Blog dedicated primarily to randomly selected news items; comments reflecting personal perceptions

Sunday, July 03, 2011

Living Well

Another sensational crime-ridden story out of Mexico. How sensational this story actually is in comparison to the bloody violence ongoing in the streets and towns and cities of Mexico on a continual basis is questionable. It makes front page news in Canada because yet again it is a Canadian that was targeted.

Yet Mexicans have been slaughtered by other Mexicans at an unprecedented rate. All because of the drug trade and drug cartels. Drugs are smuggled out of Mexico across the border into the United States where their huge market for these illegal drugs is eagerly awaiting their fixes, ready to hand over whatever it takes for their purchase.

The gangs invested in increasing their territory by challenging one another for territorial supremacy are busy slaughtering one another, and by default, any innocent Mexicans who just happen to be in the way. Torture, decapitation, mass slaughter, public hanging of bodies. Areas that were once considered safe from crime are being consumed by fear.

Lawmakers, mayors, police are targeted and slaughtered. No one appears to be safe from the monstrous carnage that has overtaken the country. Mexico had more than enough problems with endemic poverty and mass unemployment. It is a country struggling to bring itself forward, to advance its economic, social and political future.

And it is a country for which tourism ranks high in economic stability and increasing the GDP. It is a beautiful country with beautiful people. A climate the envy of the rest of North America. And people love to vacation there, from elsewhere in North America. And because of endemic and rampant crime, many tourists have become victims.

In this latest instance this was a part-time resident, Judy Baylis, a mature woman who had lived in Mexico for years, the owner, along with her husband, of a very nice residence in an area that was once so safe doors were never locked. It must seem like a paradise to those unaccustomed to such a forgiving climate where living is inexpensive and hired help affordable.

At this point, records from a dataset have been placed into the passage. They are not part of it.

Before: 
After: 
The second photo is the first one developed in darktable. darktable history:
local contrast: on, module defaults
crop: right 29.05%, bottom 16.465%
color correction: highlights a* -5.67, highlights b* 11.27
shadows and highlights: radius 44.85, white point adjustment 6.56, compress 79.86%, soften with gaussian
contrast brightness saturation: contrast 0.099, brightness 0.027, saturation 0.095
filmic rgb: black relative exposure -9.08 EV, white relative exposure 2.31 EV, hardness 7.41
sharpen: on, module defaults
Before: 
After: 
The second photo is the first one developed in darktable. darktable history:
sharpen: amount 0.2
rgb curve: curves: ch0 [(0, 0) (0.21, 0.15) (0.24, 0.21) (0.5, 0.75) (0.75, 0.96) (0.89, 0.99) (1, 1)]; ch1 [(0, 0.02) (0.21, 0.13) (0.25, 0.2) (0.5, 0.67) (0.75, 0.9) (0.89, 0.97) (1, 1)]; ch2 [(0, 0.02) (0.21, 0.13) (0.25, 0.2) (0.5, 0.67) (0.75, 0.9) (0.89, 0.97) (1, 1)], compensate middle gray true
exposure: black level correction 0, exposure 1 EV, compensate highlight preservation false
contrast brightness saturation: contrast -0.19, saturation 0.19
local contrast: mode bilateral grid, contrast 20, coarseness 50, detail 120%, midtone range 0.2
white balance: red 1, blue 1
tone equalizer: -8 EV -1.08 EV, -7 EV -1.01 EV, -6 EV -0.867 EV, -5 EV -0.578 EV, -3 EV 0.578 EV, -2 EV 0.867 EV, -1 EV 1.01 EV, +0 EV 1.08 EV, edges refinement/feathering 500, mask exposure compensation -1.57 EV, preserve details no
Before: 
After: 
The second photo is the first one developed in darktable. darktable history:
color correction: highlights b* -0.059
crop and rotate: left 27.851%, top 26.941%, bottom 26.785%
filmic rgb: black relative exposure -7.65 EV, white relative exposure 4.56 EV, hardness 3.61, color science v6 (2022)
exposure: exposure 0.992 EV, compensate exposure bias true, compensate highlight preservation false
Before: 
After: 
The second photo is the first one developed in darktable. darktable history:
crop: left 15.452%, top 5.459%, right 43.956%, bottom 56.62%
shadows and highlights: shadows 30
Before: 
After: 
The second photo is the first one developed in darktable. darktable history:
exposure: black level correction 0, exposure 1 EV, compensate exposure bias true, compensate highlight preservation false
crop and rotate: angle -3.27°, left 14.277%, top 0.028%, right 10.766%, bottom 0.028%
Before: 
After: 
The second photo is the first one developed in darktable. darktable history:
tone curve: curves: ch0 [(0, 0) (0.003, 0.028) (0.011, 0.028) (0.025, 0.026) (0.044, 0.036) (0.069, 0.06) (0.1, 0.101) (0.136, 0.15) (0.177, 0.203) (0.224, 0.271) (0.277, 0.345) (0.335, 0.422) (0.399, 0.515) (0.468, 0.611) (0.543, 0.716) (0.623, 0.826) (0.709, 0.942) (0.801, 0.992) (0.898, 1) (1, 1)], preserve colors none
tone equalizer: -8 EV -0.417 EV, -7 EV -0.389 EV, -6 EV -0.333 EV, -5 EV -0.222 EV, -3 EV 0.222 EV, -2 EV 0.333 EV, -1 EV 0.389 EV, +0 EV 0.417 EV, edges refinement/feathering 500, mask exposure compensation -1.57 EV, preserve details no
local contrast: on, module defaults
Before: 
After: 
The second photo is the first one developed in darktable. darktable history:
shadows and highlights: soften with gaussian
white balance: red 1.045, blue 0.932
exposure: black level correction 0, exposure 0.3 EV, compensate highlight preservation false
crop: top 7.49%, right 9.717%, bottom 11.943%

The wealthy live in their protected enclaves and the poor struggle to maintain themselves. With high levels of unemployment the drug trade alone is not responsible for all the crime that exists. Robbery, break-and-enters, beatings-and-thievery, and anger that claims lives.

It is, to begin with, a conundrum of human values and behaviour, to live well as a guest in a country whose population is in distress.

In so doing taking chances with one's own physical well-being, if to begin with, one can surmount a personal psychological aversion to living well while others struggle.